42. Açıklanan nedenlerle, tutukluluğun
Kanun’da belirlenen azami süreyi aştığı yönündeki
şikâyetler ile ilgili olarak,
Anayasa’nın 19. maddesinin üçüncü fıkrasındaki “kanunilik şartı”nın
ihlal edilmediğine karar verilmesi gerekir.
b. Anayasa’nın 19. Maddesinin Yedinci
Fıkrasının İhlal Edildiği İddiası Yönünden
43.
Başvurucu, uzun
bir süredir tutuklu olduğunu ileri sürmüştür.
44. Adalet Bakanlığı, tutukluluk süresinin
hesaplanmasında başlangıç noktasının başvurucunun ilk kez yakalanıp gözaltına
alındığı tarih olduğunu, kişinin serbest bırakıldığı ya da ilk derece mahkemesi
kararıyla da olsa bir mahkeme kararıyla mahkûmiyetine karar verildiği tarihte
tutukluluğun sona ereceğini, bu tarihten itibaren tutmanın nedeninin “bir suç şüphesi üzerine tutma” olmaktan
çıkıp “mahkemelerce verilmiş hürriyeti
kısıtlayıcı cezaların ve güvenlik tedbirlerinin yerine getirilmesi”

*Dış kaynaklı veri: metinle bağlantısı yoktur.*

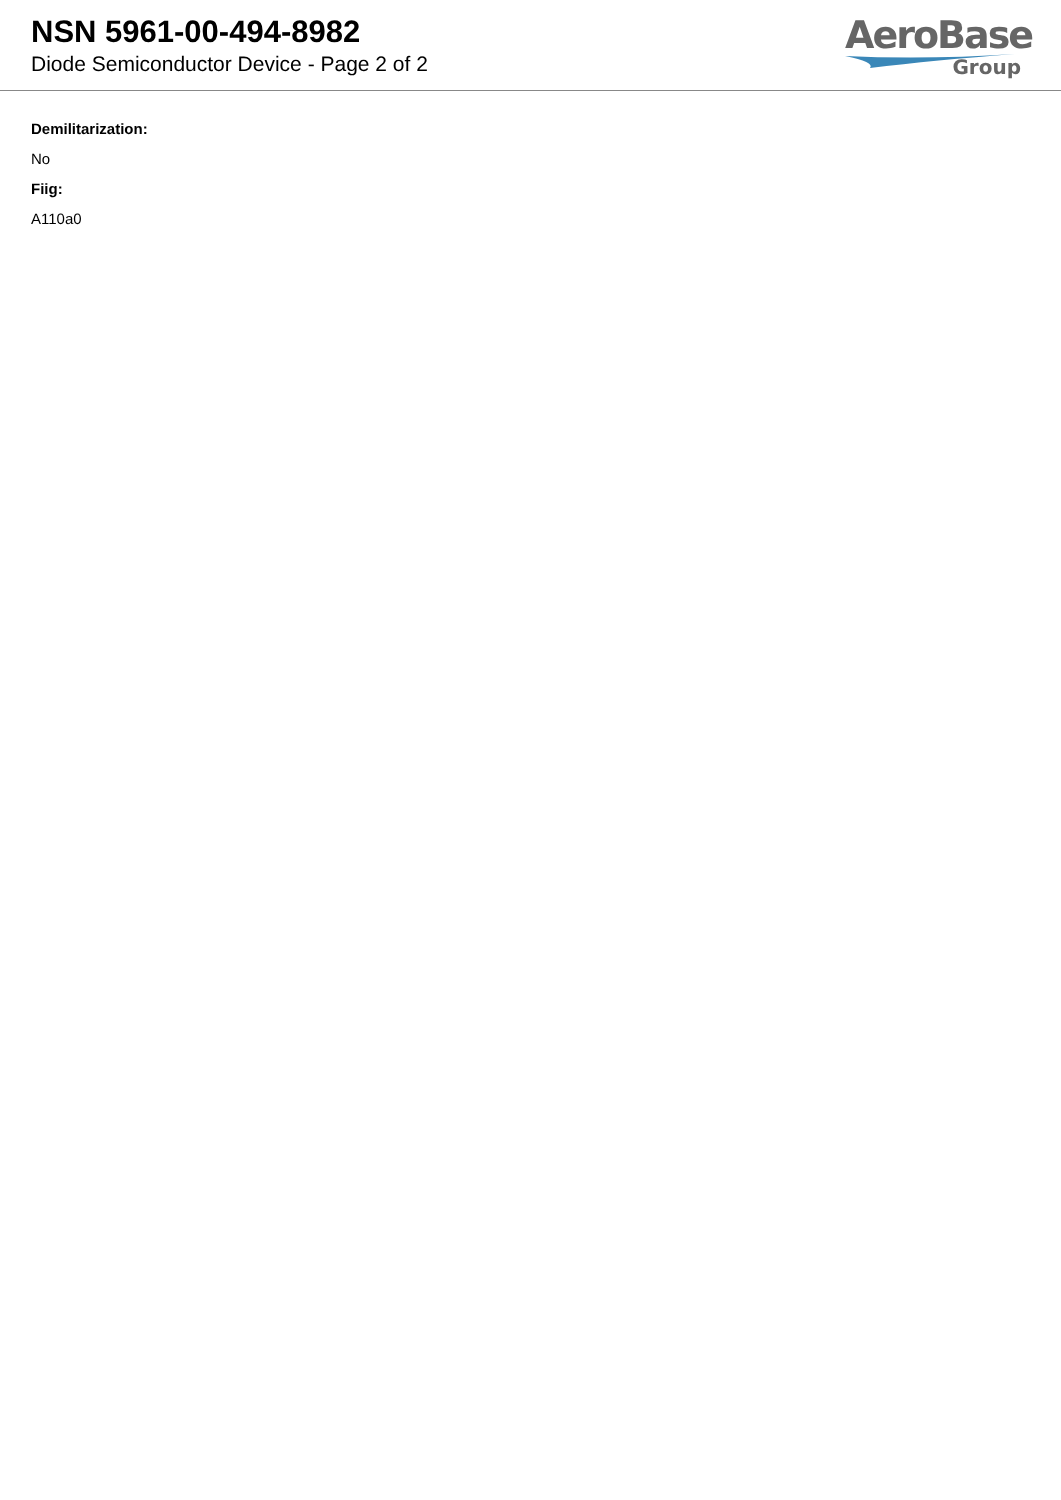NSN 5961-00-494-8982
Diode Semiconductor Device - Page 2 of 2
AeroBase
Group
Demilitarization:
No
Fiig:
A110a0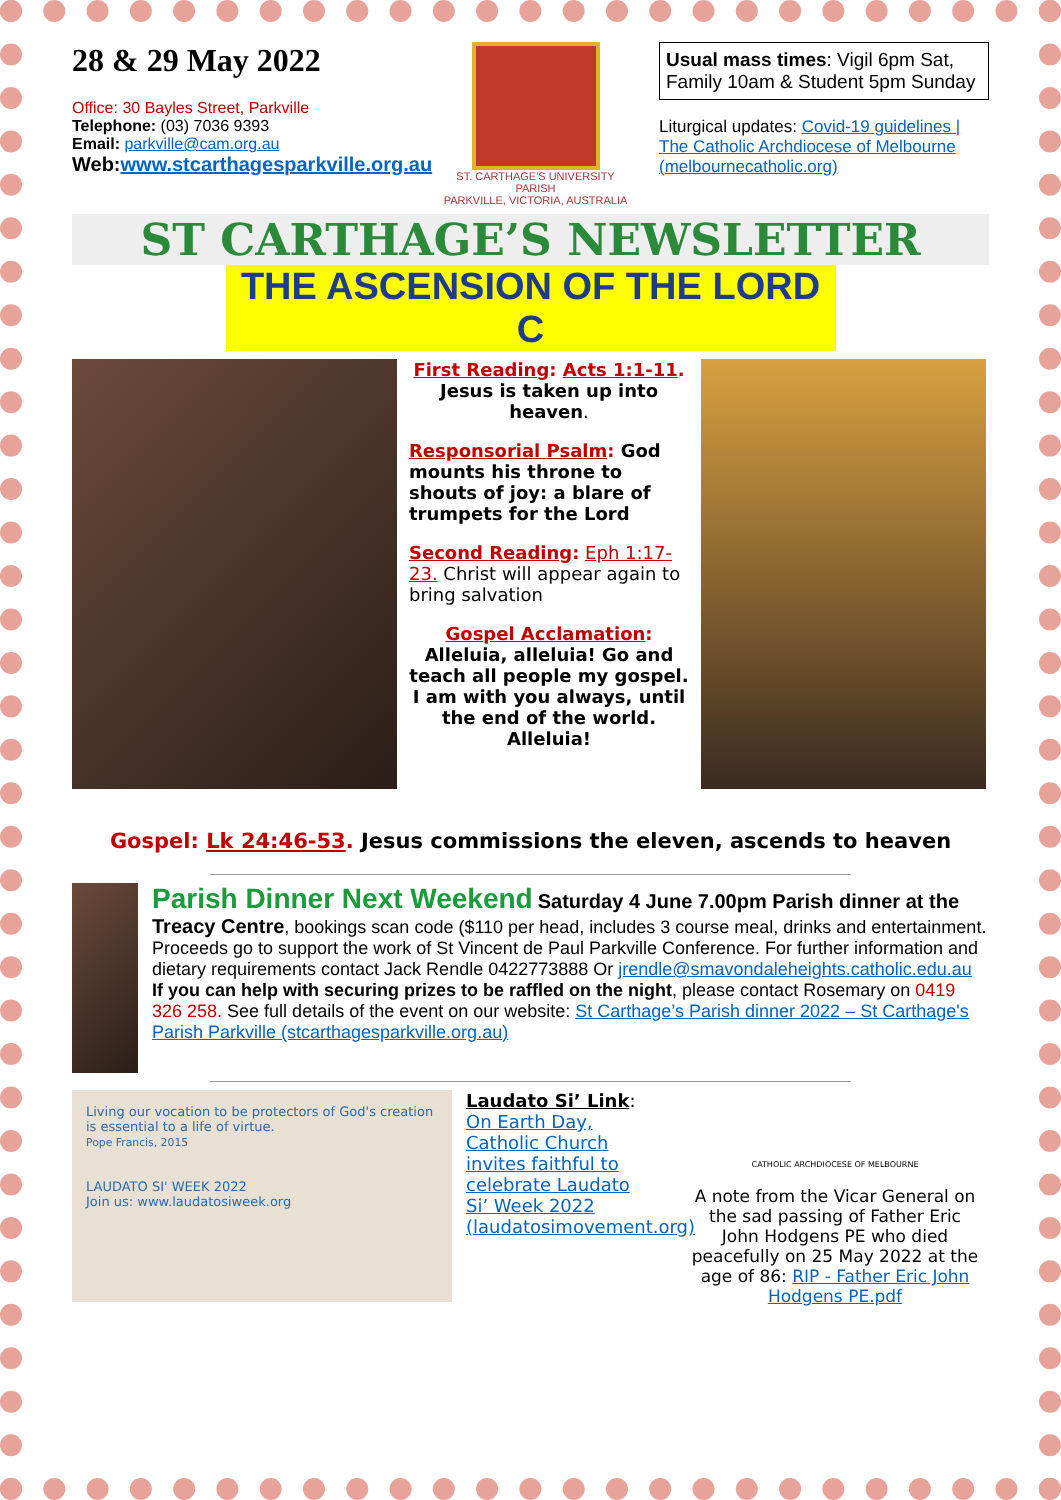28 & 29 May 2022
Office: 30 Bayles Street, Parkville
Telephone: (03) 7036 9393
Email: parkville@cam.org.au
Web:www.stcarthagesparkville.org.au
ST. CARTHAGE'S UNIVERSITY PARISH
PARKVILLE, VICTORIA, AUSTRALIA
Usual mass times: Vigil 6pm Sat, Family 10am & Student 5pm Sunday
Liturgical updates: Covid-19 guidelines | The Catholic Archdiocese of Melbourne (melbournecatholic.org)
ST CARTHAGE’S NEWSLETTER
THE ASCENSION OF THE LORD C
First Reading: Acts 1:1-11. Jesus is taken up into heaven.
Responsorial Psalm: God mounts his throne to shouts of joy: a blare of trumpets for the Lord
Second Reading: Eph 1:17-23. Christ will appear again to bring salvation
Gospel Acclamation:
Alleluia, alleluia! Go and teach all people my gospel. I am with you always, until the end of the world. Alleluia!
Gospel: Lk 24:46-53. Jesus commissions the eleven, ascends to heaven
Parish Dinner Next Weekend Saturday 4 June 7.00pm Parish dinner at the Treacy Centre, bookings scan code ($110 per head, includes 3 course meal, drinks and entertainment. Proceeds go to support the work of St Vincent de Paul Parkville Conference. For further information and dietary requirements contact Jack Rendle 0422773888 Or jrendle@smavondaleheights.catholic.edu.au
If you can help with securing prizes to be raffled on the night, please contact Rosemary on 0419 326 258. See full details of the event on our website: St Carthage’s Parish dinner 2022 – St Carthage's Parish Parkville (stcarthagesparkville.org.au)
Living our vocation to be protectors of God's creation is essential to a life of virtue.
Pope Francis, 2015
LAUDATO SI' WEEK 2022
Join us: www.laudatosiweek.org
Laudato Si’ Link:
On Earth Day, Catholic Church invites faithful to celebrate Laudato Si’ Week 2022 (laudatosimovement.org)
CATHOLIC ARCHDIOCESE OF MELBOURNE
A note from the Vicar General on the sad passing of Father Eric John Hodgens PE who died peacefully on 25 May 2022 at the age of 86: RIP - Father Eric John Hodgens PE.pdf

haline dönüşeceğini, başvurucunun gözaltına alınması ile derece mahkemesince
karar verilmesi arasında yaklaşık beş yıl altı ay tutuklu kaldığını, suç
işlediği şüphesiyle bir kişinin hürriyetinden mahrum bırakılabilmesi için
ilgilin atılı suçu işlediği yönünde makul şüphe ya da inandırıcı nedenlerin
bulunmasının gerekli olduğunu, bu koşulun kişinin tutukluluğunun devam
ettirildiği her aşamada varlığını sürdürmesi gerektiğini ve makul şüphenin
ortadan kalktığı anda ilgilinin serbest bırakılması gerektiğini belirtmiştir.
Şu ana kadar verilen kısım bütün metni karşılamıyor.